**Data excerpts**
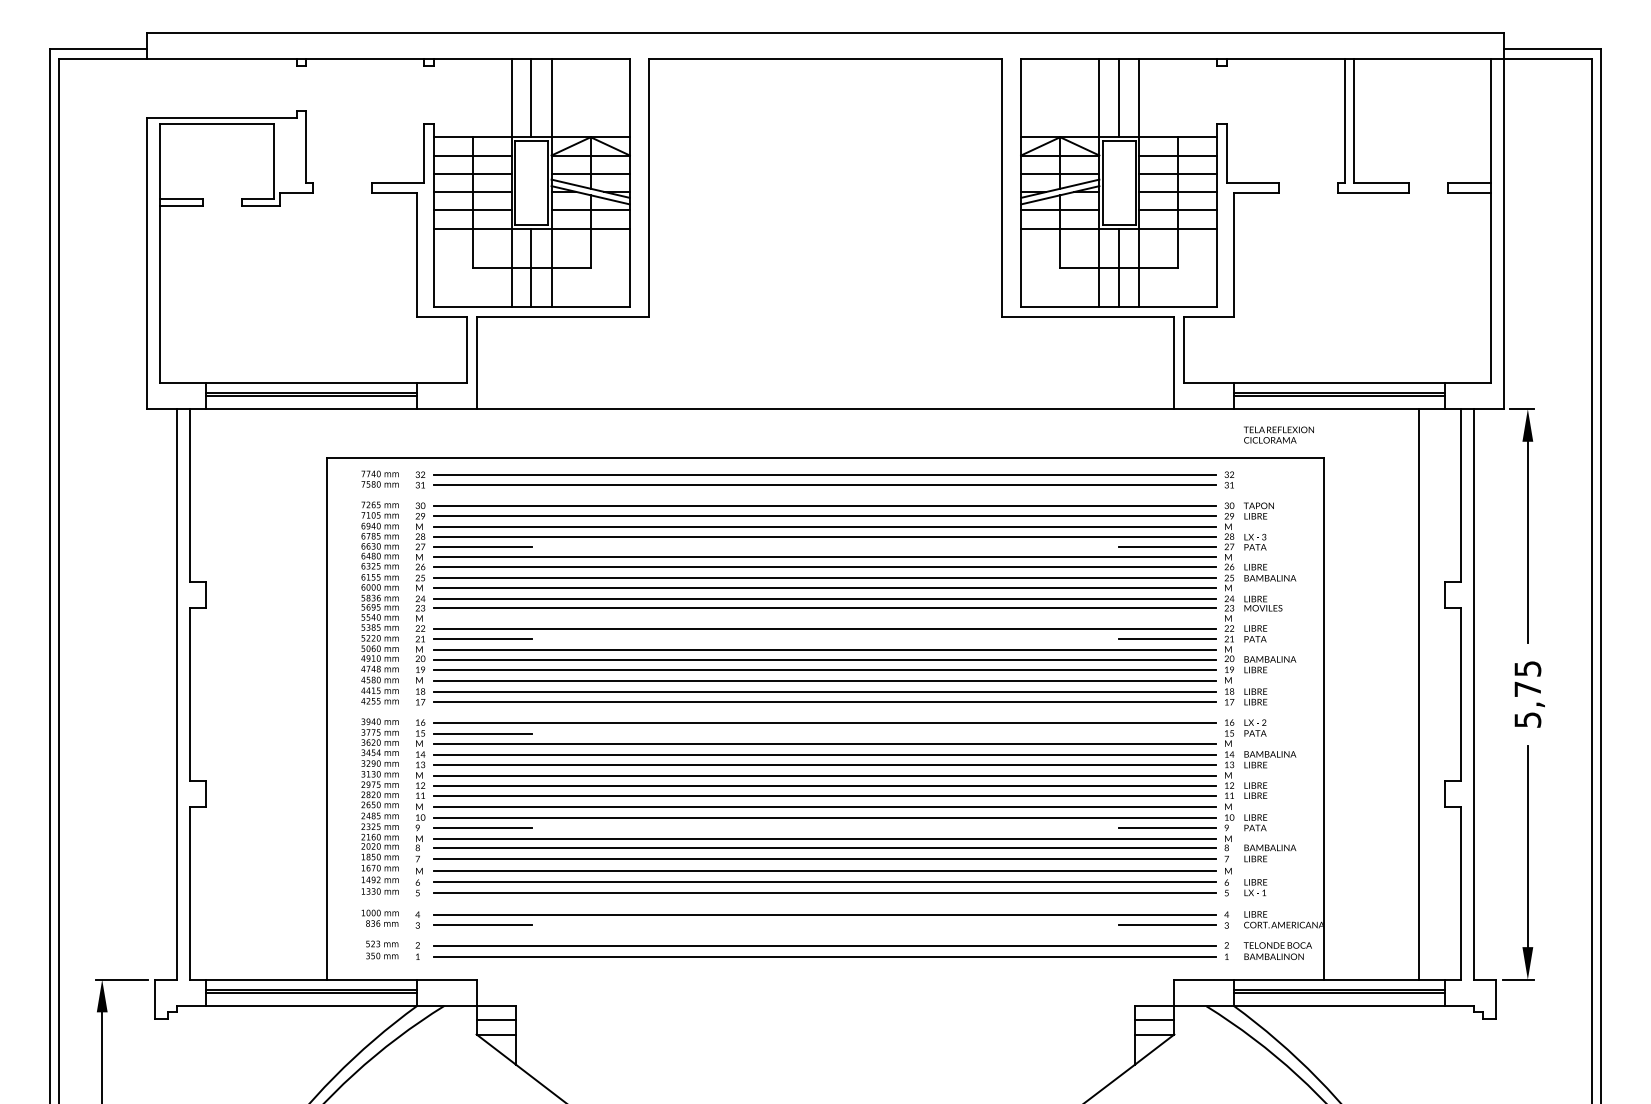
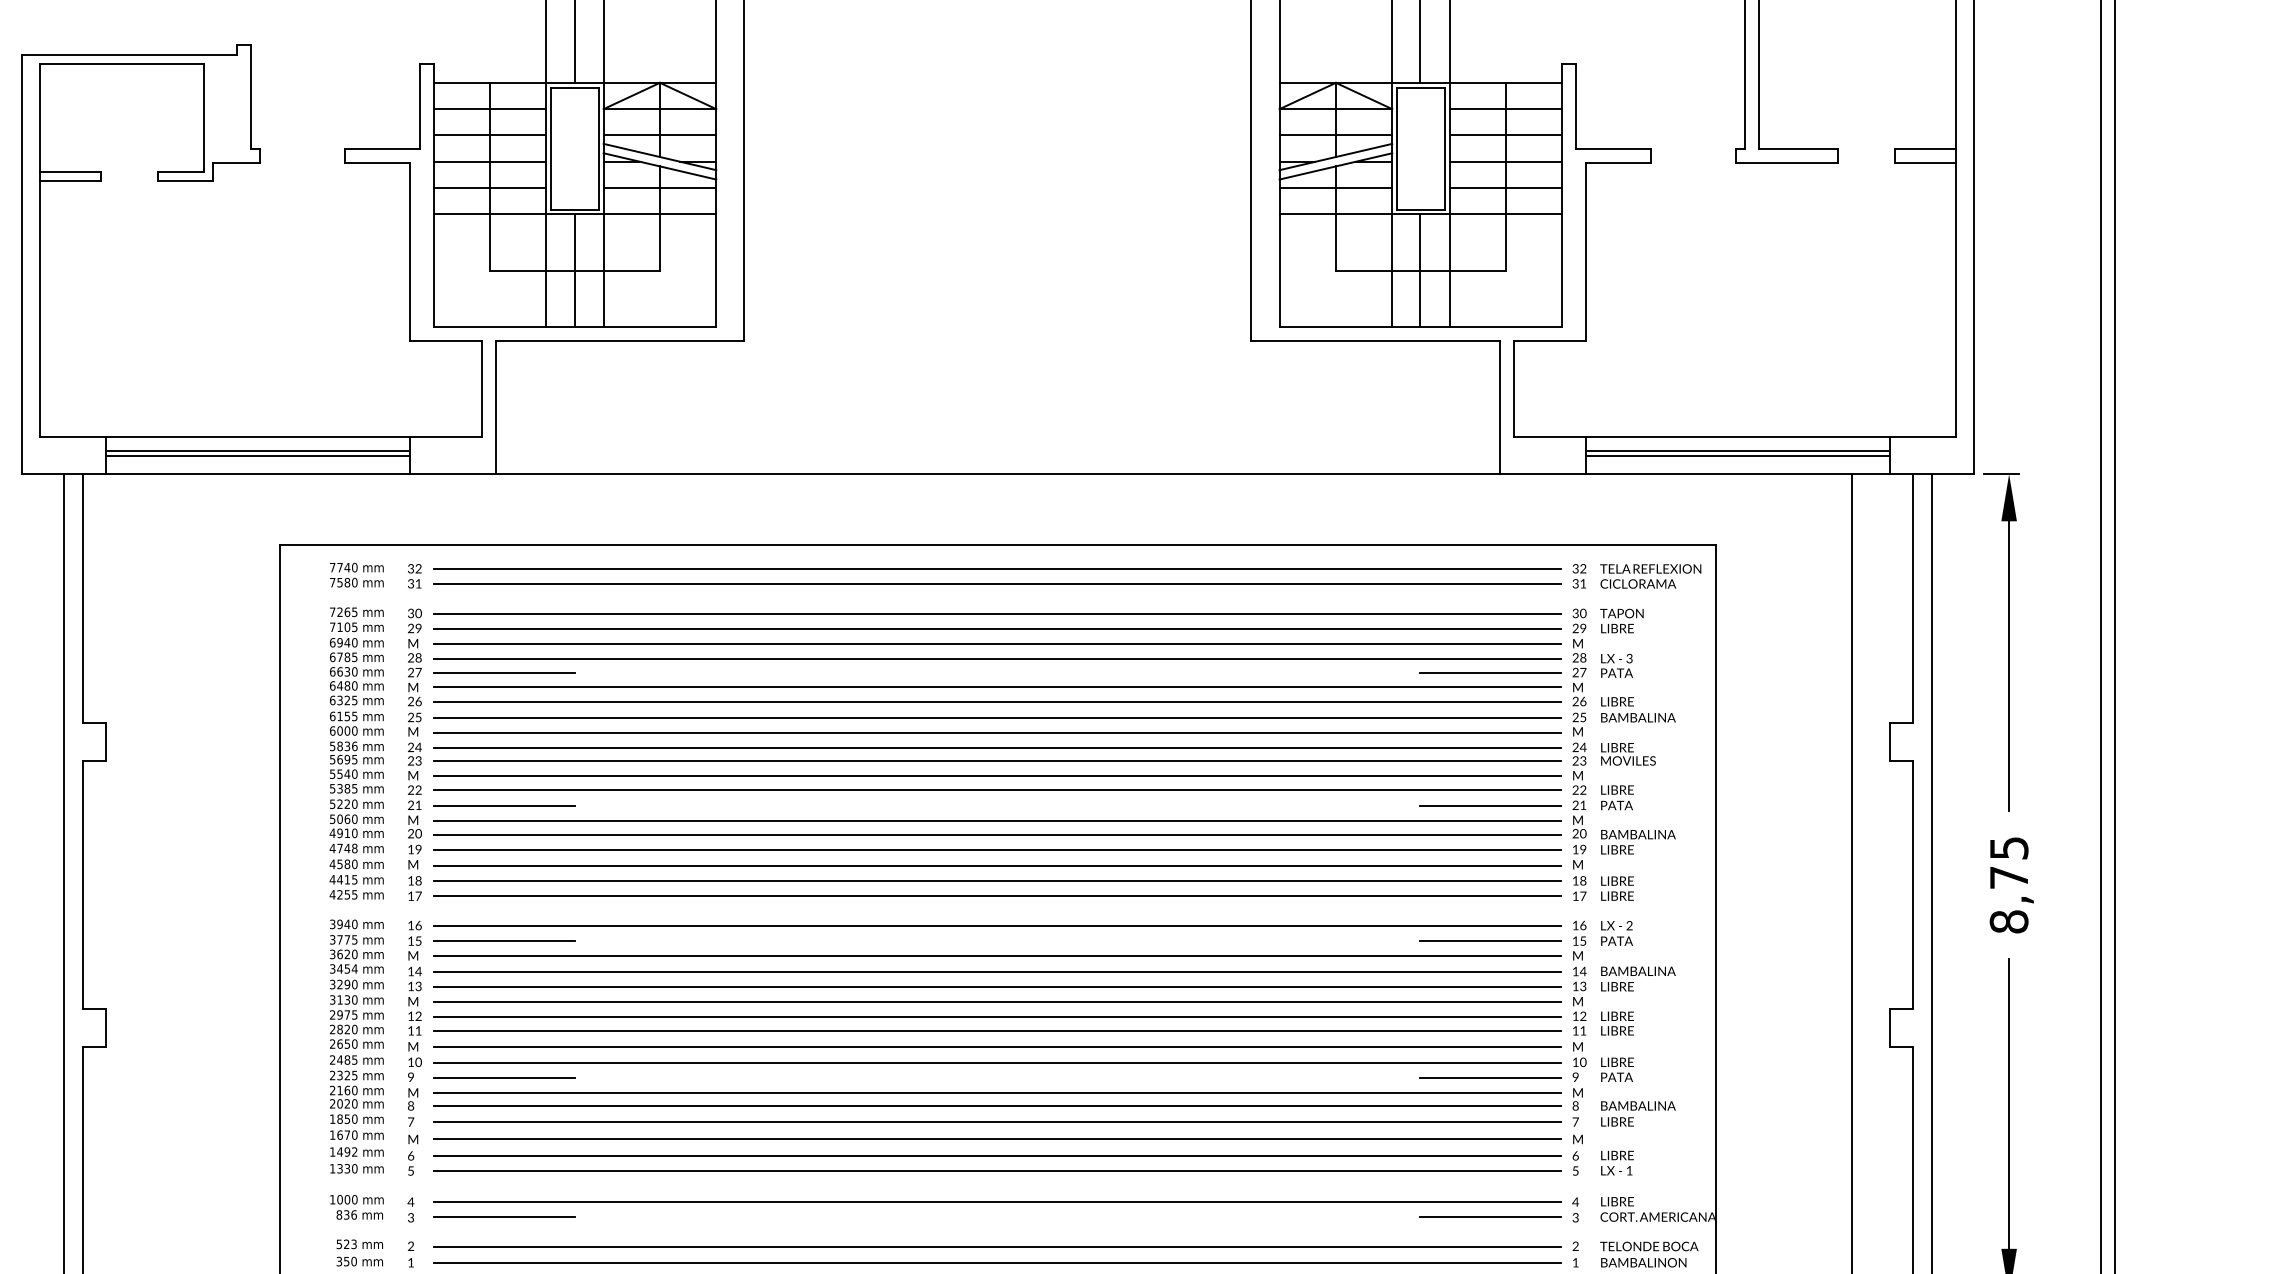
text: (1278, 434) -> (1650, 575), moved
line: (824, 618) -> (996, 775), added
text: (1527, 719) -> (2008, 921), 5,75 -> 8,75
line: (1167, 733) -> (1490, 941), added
==
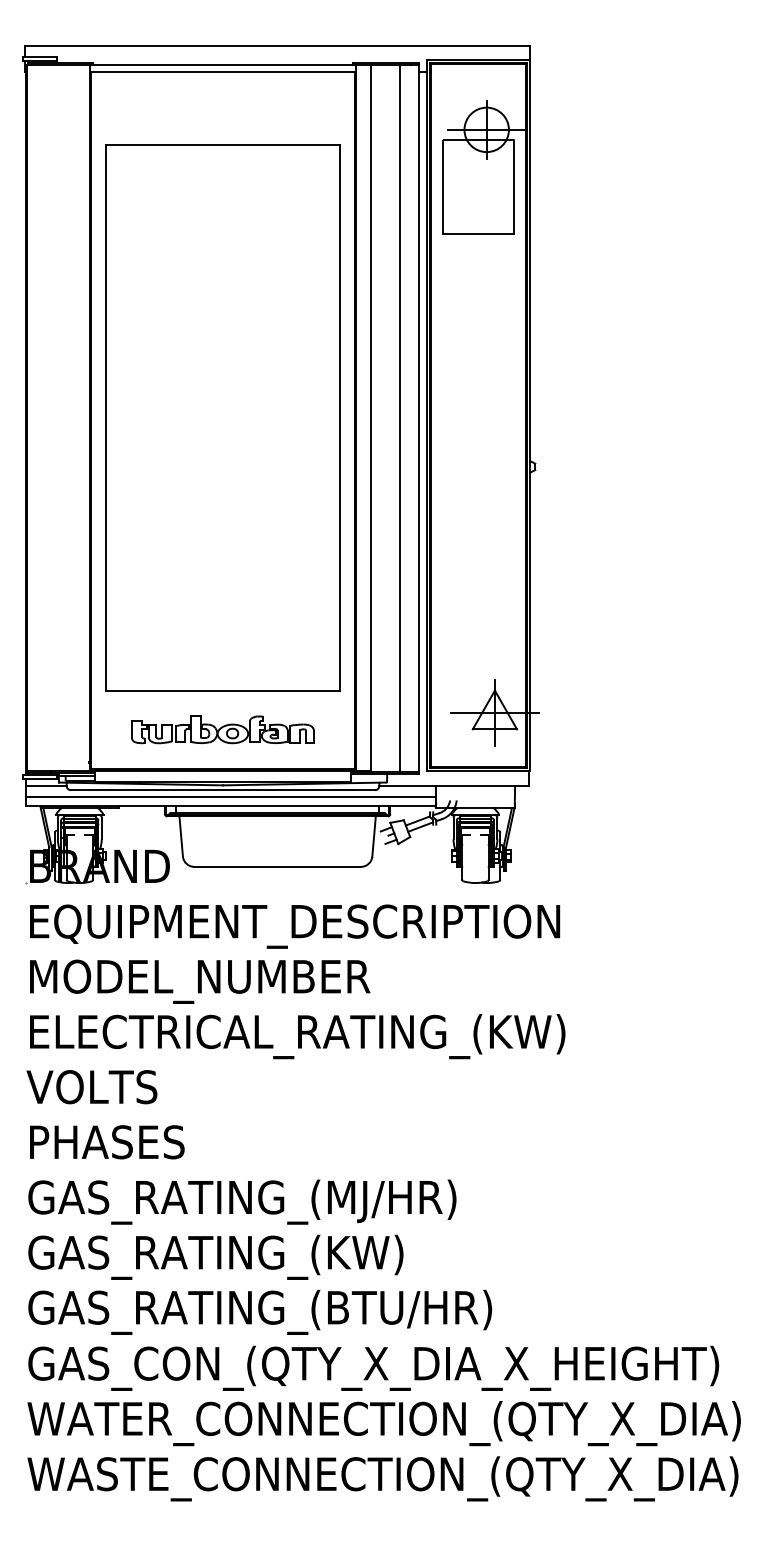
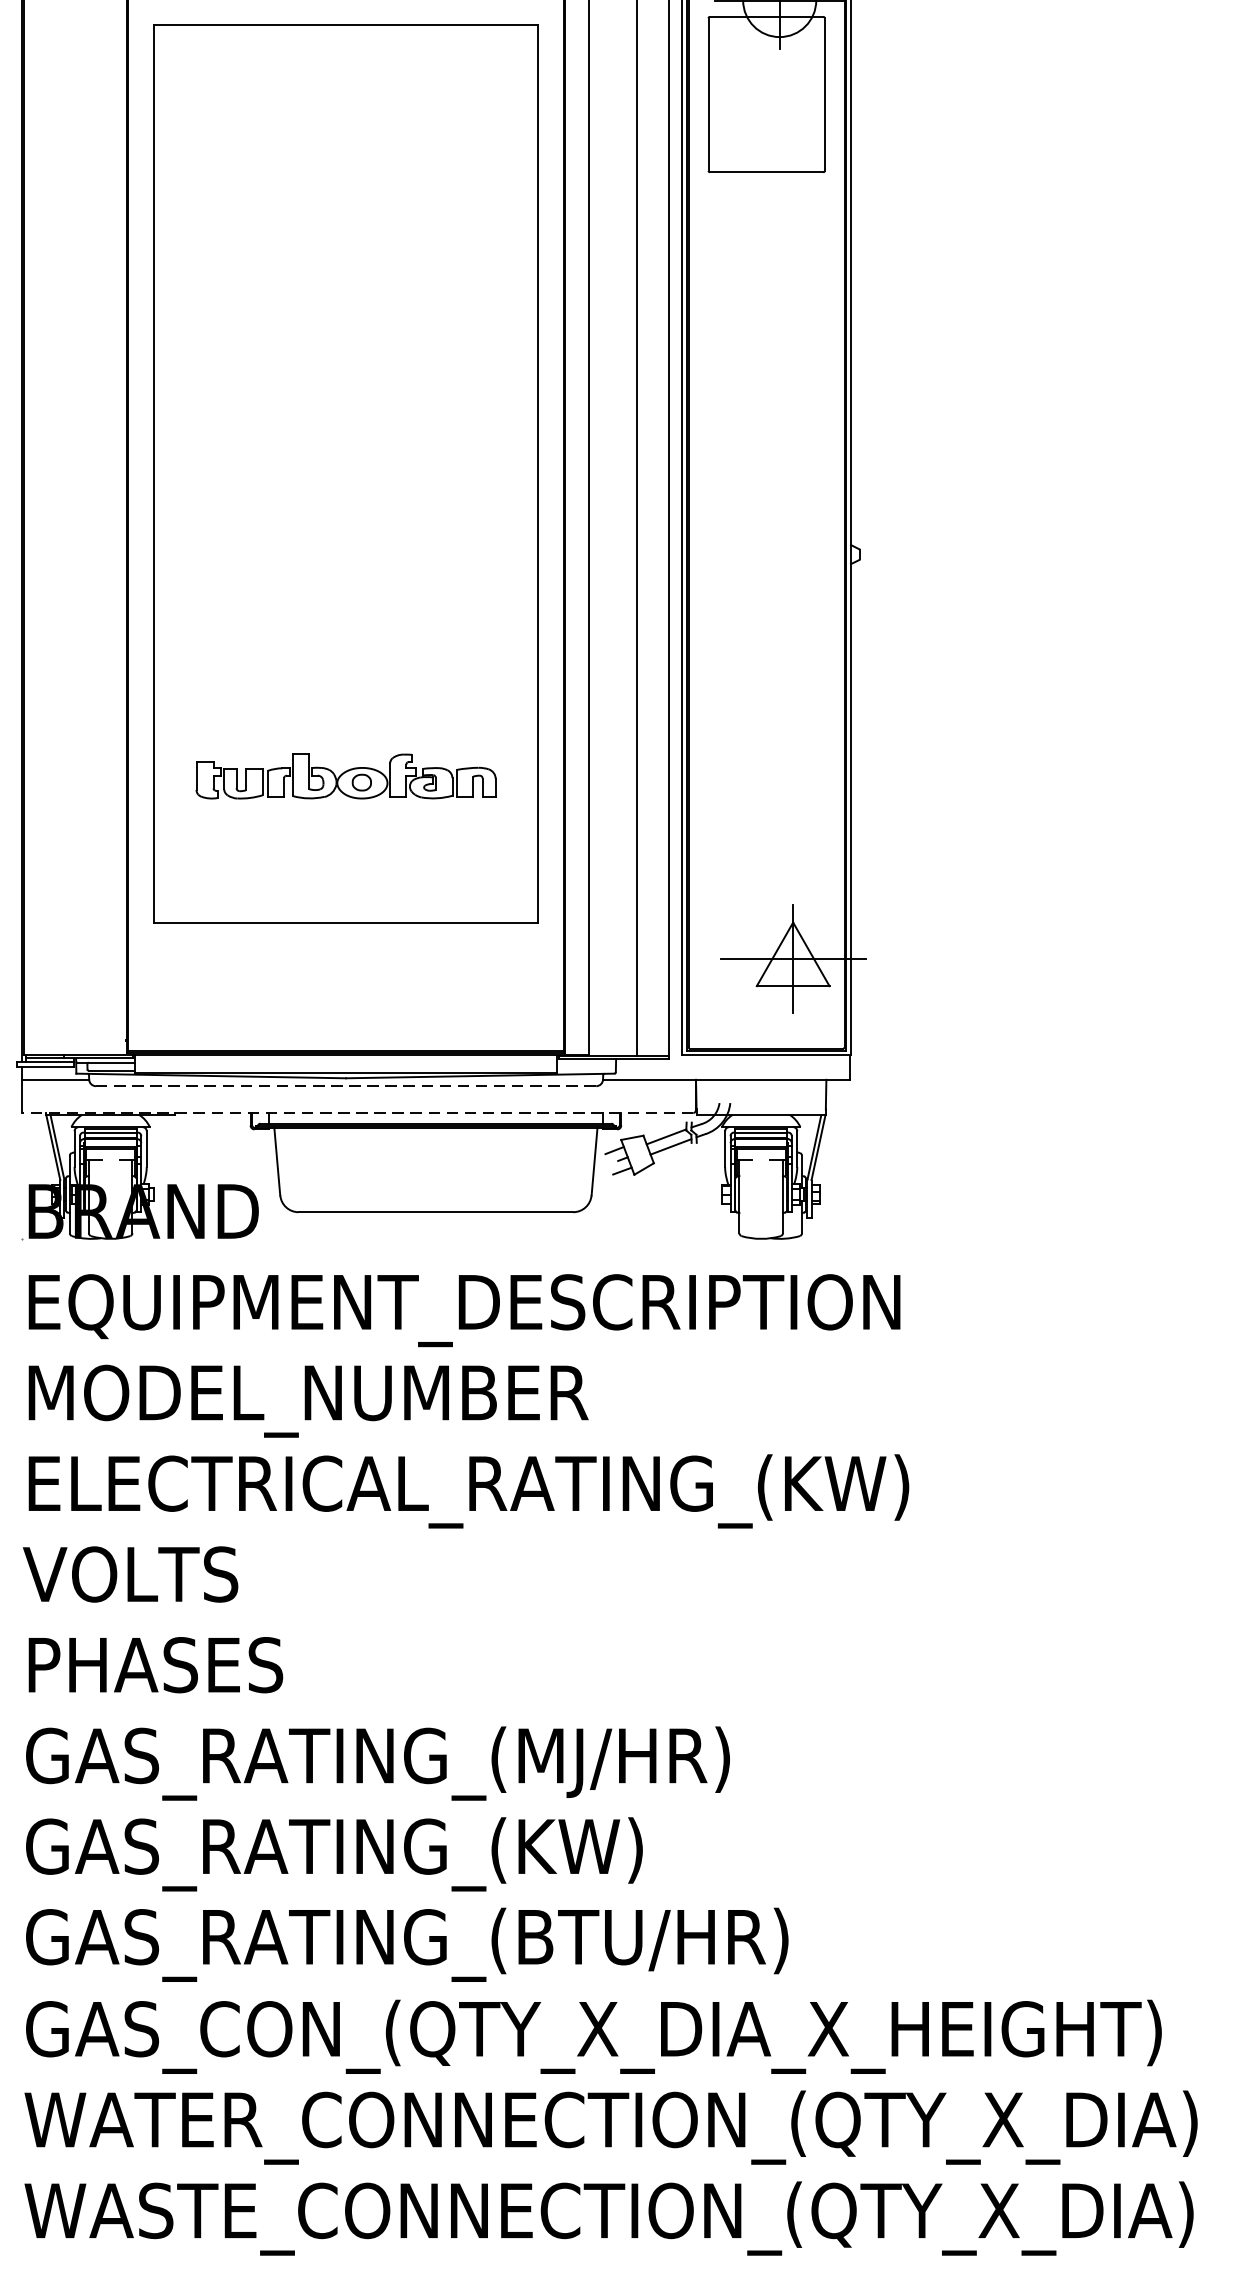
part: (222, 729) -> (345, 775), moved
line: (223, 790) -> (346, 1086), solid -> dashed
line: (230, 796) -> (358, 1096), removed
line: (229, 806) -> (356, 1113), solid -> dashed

**What is being asked**
Which lines of the records above hold the word "solid"? Copy each of them.

**Solution to the exercise**
line: (223, 790) -> (346, 1086), solid -> dashed
line: (229, 806) -> (356, 1113), solid -> dashed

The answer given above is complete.